終末にはコーヒーを ⑥
白い、部屋だった。
頬を何かが伝っている。
それが涙であると気づくのには、それなりに時間がかかった。
誰かが泣いている。
ああ、なんて情けなくて、愛おしい声。
陽介。私の、恋人。
「……長い、旅行だったね」
かすれた声でそう呟くと、目の前ですすり泣いていた陽介が顔をハッと顔をあげた。
私が知っている頃より、少し年を取ったかな。
それでも、やっぱり泣き虫で情けなくて優しい眼差しは、昔のまま変わらなかった。
「……おかえり、陽介」
身体を、暖かいものが包み込んだ。そっと優しく、それでも確かに私を抱きしめる陽介の身体を、私も精一杯抱擁した。
ドクン、ドクン。
陽介の鼓動を、全身で感じる。
私たち、生きている。
この、終わってしまった世界で、たった二人だけど、それでも生きている。
そのことが、たまらなく、うれしい。
「愛してる」
陽介が、囁いた。
「……知ってる」
そう答えた私の唇を、陽介が覆った。
何千年、何万年、何億年ぶりの、キスだった。
「おうおう、お熱いねえ」
どれくらいの時間、そうしていただろう。
二人の時間に横やりを入れたのは、聞き覚えのある嗄れ声だった。
「どうやら、願いは叶ったみたいだな。

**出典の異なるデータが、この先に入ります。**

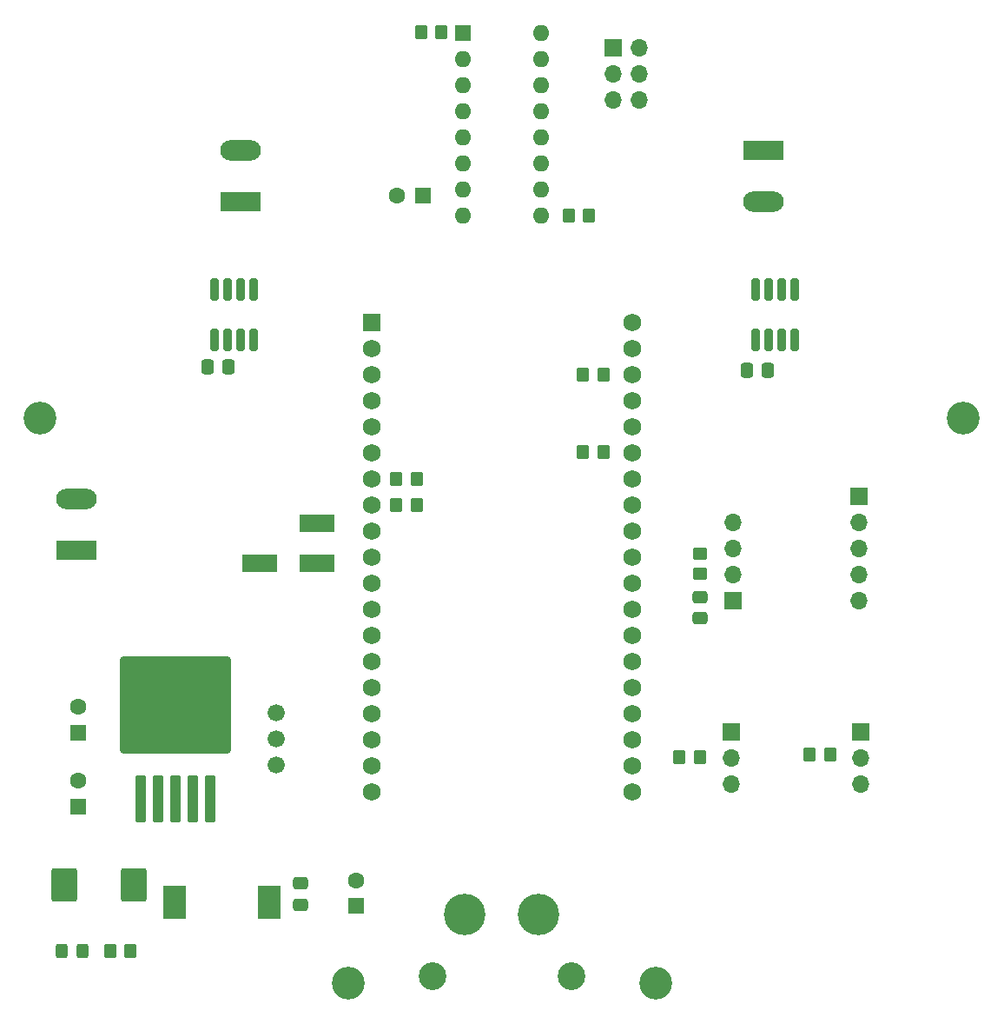
<source format=gts>
G04 #@! TF.GenerationSoftware,KiCad,Pcbnew,(7.0.0)*
G04 #@! TF.CreationDate,2023-09-27T17:19:24+02:00*
G04 #@! TF.ProjectId,Rover_1,526f7665-725f-4312-9e6b-696361645f70,rev?*
G04 #@! TF.SameCoordinates,Original*
G04 #@! TF.FileFunction,Soldermask,Top*
G04 #@! TF.FilePolarity,Negative*
%FSLAX46Y46*%
G04 Gerber Fmt 4.6, Leading zero omitted, Abs format (unit mm)*
G04 Created by KiCad (PCBNEW (7.0.0)) date 2023-09-27 17:19:24*
%MOMM*%
%LPD*%
G01*
G04 APERTURE LIST*
G04 Aperture macros list*
%AMRoundRect*
0 Rectangle with rounded corners*
0 $1 Rounding radius*
0 $2 $3 $4 $5 $6 $7 $8 $9 X,Y pos of 4 corners*
0 Add a 4 corners polygon primitive as box body*
4,1,4,$2,$3,$4,$5,$6,$7,$8,$9,$2,$3,0*
0 Add four circle primitives for the rounded corners*
1,1,$1+$1,$2,$3*
1,1,$1+$1,$4,$5*
1,1,$1+$1,$6,$7*
1,1,$1+$1,$8,$9*
0 Add four rect primitives between the rounded corners*
20,1,$1+$1,$2,$3,$4,$5,0*
20,1,$1+$1,$4,$5,$6,$7,0*
20,1,$1+$1,$6,$7,$8,$9,0*
20,1,$1+$1,$8,$9,$2,$3,0*%
G04 Aperture macros list end*
%ADD10R,1.700000X1.700000*%
%ADD11O,1.700000X1.700000*%
%ADD12R,3.430000X1.780000*%
%ADD13RoundRect,0.144000X-0.258000X0.943000X-0.258000X-0.943000X0.258000X-0.943000X0.258000X0.943000X0*%
%ADD14RoundRect,0.250000X-0.350000X-0.450000X0.350000X-0.450000X0.350000X0.450000X-0.350000X0.450000X0*%
%ADD15RoundRect,0.250000X0.350000X0.450000X-0.350000X0.450000X-0.350000X-0.450000X0.350000X-0.450000X0*%
%ADD16RoundRect,0.250000X0.450000X-0.350000X0.450000X0.350000X-0.450000X0.350000X-0.450000X-0.350000X0*%
%ADD17R,1.600000X1.600000*%
%ADD18C,1.600000*%
%ADD19R,3.960000X1.980000*%
%ADD20O,3.960000X1.980000*%
%ADD21C,3.200000*%
%ADD22C,1.676400*%
%ADD23RoundRect,0.250000X0.337500X0.475000X-0.337500X0.475000X-0.337500X-0.475000X0.337500X-0.475000X0*%
%ADD24RoundRect,0.250000X-0.325000X-0.450000X0.325000X-0.450000X0.325000X0.450000X-0.325000X0.450000X0*%
%ADD25R,2.200000X3.200000*%
%ADD26RoundRect,0.250000X-0.475000X0.337500X-0.475000X-0.337500X0.475000X-0.337500X0.475000X0.337500X0*%
%ADD27RoundRect,0.102000X-0.765000X-0.765000X0.765000X-0.765000X0.765000X0.765000X-0.765000X0.765000X0*%
%ADD28C,1.734000*%
%ADD29RoundRect,0.250000X0.475000X-0.337500X0.475000X0.337500X-0.475000X0.337500X-0.475000X-0.337500X0*%
%ADD30RoundRect,0.250000X0.300000X-2.050000X0.300000X2.050000X-0.300000X2.050000X-0.300000X-2.050000X0*%
%ADD31RoundRect,0.250002X5.149998X-4.449998X5.149998X4.449998X-5.149998X4.449998X-5.149998X-4.449998X0*%
%ADD32O,1.600000X1.600000*%
%ADD33RoundRect,0.250000X-1.000000X1.400000X-1.000000X-1.400000X1.000000X-1.400000X1.000000X1.400000X0*%
%ADD34C,4.050000*%
%ADD35C,2.700000*%
G04 APERTURE END LIST*
D10*
X167399999Y-130504999D03*
D11*
X167399999Y-133044999D03*
X167399999Y-135584999D03*
D12*
X126999999Y-114099999D03*
D13*
X173505000Y-87425000D03*
X172235000Y-87425000D03*
X170965000Y-87425000D03*
X169695000Y-87425000D03*
X169695000Y-92375000D03*
X170965000Y-92375000D03*
X172235000Y-92375000D03*
X173505000Y-92375000D03*
D14*
X151500000Y-80200000D03*
X153500000Y-80200000D03*
D15*
X154900000Y-103300000D03*
X152900000Y-103300000D03*
D16*
X164300000Y-115140000D03*
X164300000Y-113140000D03*
D17*
X103699999Y-130582378D03*
D18*
X103700000Y-128082379D03*
D19*
X170499999Y-73894999D03*
D20*
X170499999Y-78894999D03*
D21*
X190000000Y-100000000D03*
D14*
X162300000Y-132945000D03*
X164300000Y-132945000D03*
D15*
X154900000Y-95700000D03*
X152900000Y-95700000D03*
D17*
X137299999Y-78299999D03*
D18*
X134800000Y-78300000D03*
D22*
X123000000Y-133756000D03*
X123000000Y-131216000D03*
X123000000Y-128676000D03*
D23*
X118337500Y-95000000D03*
X116262500Y-95000000D03*
D24*
X102075000Y-151900000D03*
X104125000Y-151900000D03*
D25*
X113049999Y-147099999D03*
X122349999Y-147099999D03*
D21*
X100000000Y-100000000D03*
D26*
X164300000Y-117402500D03*
X164300000Y-119477500D03*
D10*
X179999999Y-130504999D03*
D11*
X179999999Y-133044999D03*
X179999999Y-135584999D03*
D12*
X126999999Y-110199999D03*
D19*
X103499999Y-112864999D03*
D20*
X103499999Y-107864999D03*
D10*
X167499999Y-117739999D03*
D11*
X167499999Y-115199999D03*
X167499999Y-112659999D03*
X167499999Y-110119999D03*
D27*
X132300000Y-90650000D03*
D28*
X132300000Y-93190000D03*
X132300000Y-95730000D03*
X132300000Y-98270000D03*
X132300000Y-100810000D03*
X132300000Y-103350000D03*
X132300000Y-105890000D03*
X132300000Y-108430000D03*
X132300000Y-110970000D03*
X132300000Y-113510000D03*
X132300000Y-116050000D03*
X132300000Y-118590000D03*
X132300000Y-121130000D03*
X132300000Y-123670000D03*
X132300000Y-126210000D03*
X132300000Y-128750000D03*
X132300000Y-131290000D03*
X132300000Y-133830000D03*
X132300000Y-136370000D03*
X157700000Y-136370000D03*
X157700000Y-133830000D03*
X157700000Y-131290000D03*
X157700000Y-128750000D03*
X157700000Y-126210000D03*
X157700000Y-123670000D03*
X157700000Y-121130000D03*
X157700000Y-118590000D03*
X157700000Y-116050000D03*
X157700000Y-113510000D03*
X157700000Y-110970000D03*
X157700000Y-108430000D03*
X157700000Y-105890000D03*
X157700000Y-103350000D03*
X157700000Y-100810000D03*
X157700000Y-98270000D03*
X157700000Y-95730000D03*
X157700000Y-93190000D03*
X157700000Y-90650000D03*
D29*
X125400000Y-147337500D03*
X125400000Y-145262500D03*
D30*
X109800000Y-137075000D03*
X111500000Y-137075000D03*
X113200000Y-137075000D03*
X114900000Y-137075000D03*
X116600000Y-137075000D03*
D31*
X113200000Y-127925000D03*
D19*
X119499999Y-78894999D03*
D20*
X119499999Y-73894999D03*
D14*
X134700000Y-105900000D03*
X136700000Y-105900000D03*
D21*
X130000000Y-155000000D03*
D17*
X141199999Y-62424999D03*
D32*
X141199999Y-64964999D03*
X141199999Y-67504999D03*
X141199999Y-70044999D03*
X141199999Y-72584999D03*
X141199999Y-75124999D03*
X141199999Y-77664999D03*
X141199999Y-80204999D03*
X148819999Y-80204999D03*
X148819999Y-77664999D03*
X148819999Y-75124999D03*
X148819999Y-72584999D03*
X148819999Y-70044999D03*
X148819999Y-67504999D03*
X148819999Y-64964999D03*
X148819999Y-62424999D03*
D33*
X109100000Y-145400000D03*
X102300000Y-145400000D03*
D15*
X139100000Y-62400000D03*
X137100000Y-62400000D03*
X108800000Y-151900000D03*
X106800000Y-151900000D03*
D10*
X179799999Y-107579999D03*
D11*
X179799999Y-110119999D03*
X179799999Y-112659999D03*
X179799999Y-115199999D03*
X179799999Y-117739999D03*
D14*
X134700000Y-108400000D03*
X136700000Y-108400000D03*
X175000000Y-132760000D03*
X177000000Y-132760000D03*
D17*
X103699999Y-137782378D03*
D18*
X103700000Y-135282379D03*
D10*
X155859999Y-63919999D03*
D11*
X158399999Y-63919999D03*
X155859999Y-66459999D03*
X158399999Y-66459999D03*
X155859999Y-68999999D03*
X158399999Y-68999999D03*
D23*
X170937500Y-95300000D03*
X168862500Y-95300000D03*
D17*
X130799999Y-147499999D03*
D18*
X130800000Y-145000000D03*
D13*
X120805000Y-87425000D03*
X119535000Y-87425000D03*
X118265000Y-87425000D03*
X116995000Y-87425000D03*
X116995000Y-92375000D03*
X118265000Y-92375000D03*
X119535000Y-92375000D03*
X120805000Y-92375000D03*
D34*
X148600000Y-148300000D03*
X141400000Y-148300000D03*
D35*
X138250000Y-154300000D03*
X151750000Y-154300000D03*
D21*
X160000000Y-155000000D03*
D12*
X121399999Y-114099999D03*
M02*

</source>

さすがは俺、対価分の働きはしっかりする。悪魔の鑑だねぇ」
私は戸惑う陽介の肩を安心させるように軽く叩き、立ち上がった。
「久しぶりね、悪魔さん」
「本当だなぁ。俺たち悪魔にとっちゃあ、数万年なんてのはほんの一瞬に等しいもんだが、それにしても長い時間が流れた。色んなことを忘れちまうほどになぁ」
悪魔はへらへらと笑いながら応答する。
いったい、何が目的なのだろう。
願いを叶えた私の、あるいは私が願いを叶えてしまった陽介の、魂を刈りに来たのだろうか。
だとしたら……。
「おっと、妙なことを考えるなよ。何もあんたたちの邪魔をしに来たってんじゃねぇ。俺はただ、お二人の新生活、そのアドバイスってやつをしに来たのさ」
悪魔は相変わらずの調子で話し続けている。
私は警戒を解くことなく、それを促した。
「どんなアドバイスをしにきたのかしら。まさかアドバイスに対価を求める、なんて言いださないでしょうね」
「いやいや、そんなことは言わねえよお。だってもう俺たち、魂を集める必要なんてないんだもの」
悪魔はへらへらと笑う。こいつは何が言いたいのだろう。
私が疑問を投げかけようとすると、横の陽介がおそるおそるといった様子で言葉を発した。
「最終戦争が……終わったからか?」
どこからか、パンパカパーンという電子音が聞こえる。
悪魔の力だろうか。
「ご名答~。さすが、彼氏は察しがいいねぇ」
ぱちぱちと拍手をする悪魔。
「どういうこと?」
「言葉通りさ。俺たち悪魔が魂をあつめるのは、そいつらを最終戦争で使う手駒、尖兵にするため。そのために厳しいノルマがあったわけ。でももう戦争は終わった。ノルマはなくなり、俺たちは晴れて自由。もちろん……」
悪魔は両手の人差し指で、私と陽介をそれぞれ指さした。
「お前達二人も、自由ってこと」
私と陽介は顔を見合わせた。
お互いに目で確認しあい、悪魔の言っていること、言いたいことにようやく察しがついた。
「もうこの世界に神はいない。悪魔の親玉もいない。もちろん俺みたいなしぶとい残りカスみたいな奴はそこらへんにいるけど、まぁ別段お前らに干渉することもない。運命も、終末も存在しない、おまけのような世界だ。だから勝手にするといい。新しい世界のアダムとイブになるのもいい、人類のいない世界に悲観して互いを殺しあうもいい、暇をつぶしながらゆっくりと過ごすのもいい」
悪魔はいたずらっ子のような表情でにやりと笑った。
「コーヒーでも飲みながら、な?」
コロンビアの袋を一つ抱えて、悪魔は消えていった。
悪魔もコーヒーを嗜むのか、そう思うと急に親近感を覚えるのはなぜだろう。
キュッと私の掌が掴まれる。隣に目をやると、陽介が微笑んでいる。ああ、なんて暖かい手なのだろう。
あの優しい悪魔のことは、とりあえず今は放っておこう。
私は、この人と話したいことがたくさんあるのだ。
少しおなかがすいたかもしれない。
昔よく喫茶店で出していたパンケーキを焼こう。
傍らにはもちろん、コーヒーを添えて。